Introduction to OpenFOAM

OpenFOAM is a C++-based open-source CFD toolkit, centered on fluid analysis using the Finite Volume Method (FVM), and provides a wide range of physical models. There are two main branches: the ESI version and the Foundation version.

Expressing this with equations, it looks like this.

Finite Volume Method discretization:

The numerical methods for the introduction to OpenFOAM are based on the Finite Volume Method (FVM) or the Finite Element Method (FEM). Being open-source, its greatest advantage is the ability to inspect and modify algorithm details at the source code level. Discretization schemes and convergence criteria logic, which are black boxes in commercial solvers, can be directly verified, making it particularly suitable for academic research and method development. Continuous improvement and bug fixes by the community ensure its quality.

Explains the theoretical foundation of numerical methods implemented by open-source CAE tools.

The principle of minimum potential energy, which is the foundation of structural analysis:

The displacement field $\mathbf{u}$ that makes $\Pi$ stationary is the equilibrium solution. CalculiX and Code_Aster implement the Galerkin method based on this variational principle.

The FVM adopted by OpenFOAM is based on the integral conservation law for a control volume:

Discrete equations are obtained by applying this integral form to each control volume and numerically evaluating the fluxes on the faces.

Because the source code is public, open-source CAE allows third-party verification of algorithms. On the other hand, since there is no vendor support like with commercial tools, information sharing within user communities and forums is important.

• Results from OSS tools should always be verified with known benchmark problems.
• Be aware of version incompatibilities (especially differences between OpenFOAM forks).
• It is recommended to confirm OSS accuracy by comparing results with commercial tools.
• When documentation is lacking, direct reference to the source code may be necessary.

Understanding the dimensionless parameters governing the physical phenomenon being analyzed is the foundation for appropriate model selection and parameter setting.

• Peclet Number Pe: Relative importance of convection and diffusion. For Pe >> 1, convection dominates (stabilization techniques are required).
• Reynolds Number Re: Ratio of inertial forces to viscous forces. A fundamental parameter for fluid problems.
• Biot Number Bi: Ratio of internal conduction to surface convection. For Bi < 0.1, the lumped capacitance method is applicable.
• Courant Number CFL: Indicator of numerical stability. For explicit methods, CFL ≤ 1 is required.

Dimensional analysis based on Buckingham's Π theorem is effective for order-of-magnitude estimation of analysis results. Using characteristic length $L$, characteristic velocity $U$, and characteristic time $T = L/U$, estimate the order of each physical quantity beforehand to confirm the validity of the analysis results.

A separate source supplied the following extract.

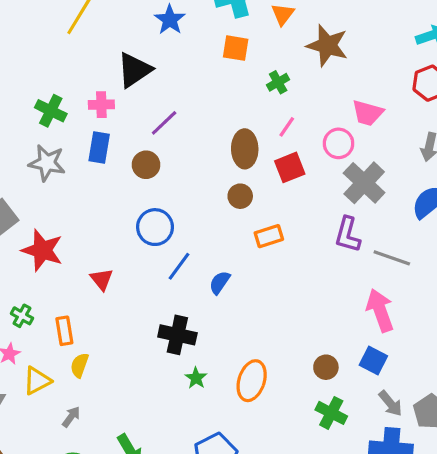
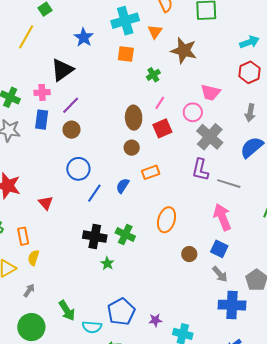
purple line: (164, 123) -> (71, 105), moved
blue semicircle: (220, 283) -> (123, 186), moved
orange ellipse: (252, 381) -> (167, 220), moved
gray arrow: (390, 403) -> (220, 274), moved
green cross: (331, 413) -> (125, 235), moved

Choosing appropriate boundary conditions is directly linked to solution uniqueness and physical validity. Insufficient boundary conditions lead to an ill-posed problem, while excessive ones cause contradictions.

Yeah, you're doing great! Actually getting your hands dirty is the best way to learn. If you don't understand something, feel free to ask anytime.

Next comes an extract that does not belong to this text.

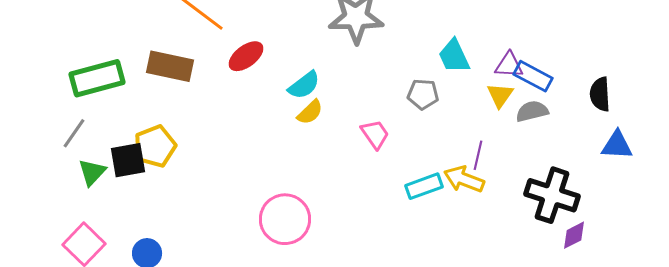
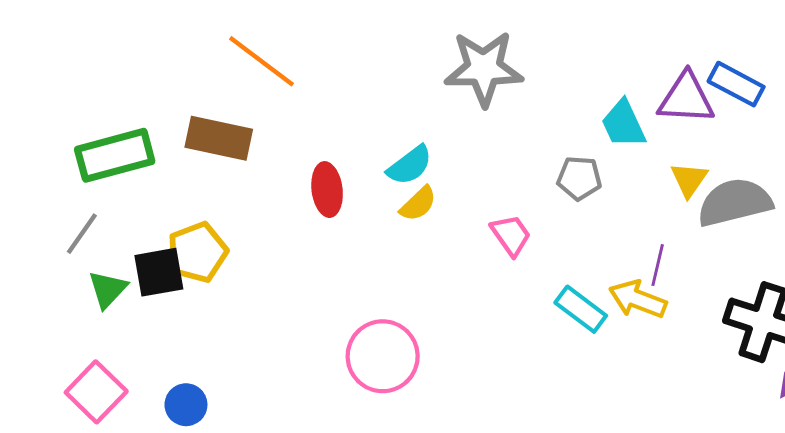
red ellipse: (246, 56) -> (327, 190), moved, turned -60
purple triangle: (509, 65) -> (686, 98), moved, size x1.4
blue rectangle: (533, 76) -> (736, 84), moved
gray semicircle: (532, 111) -> (735, 202), size x1.6
cyan rectangle: (424, 186) -> (581, 309), turned 57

Explains the key points of numerical methods and implementation for the introduction to OpenFOAM.

Building from source code uses CMake or dedicated build systems (like OpenFOAM's wmake). Proper version management of dependency libraries (MPI, PETSc, BLAS/LAPACK, etc.) is crucial. A Linux environment is recommended, but using WSL2 or Docker containers makes it possible to set up on Windows as well.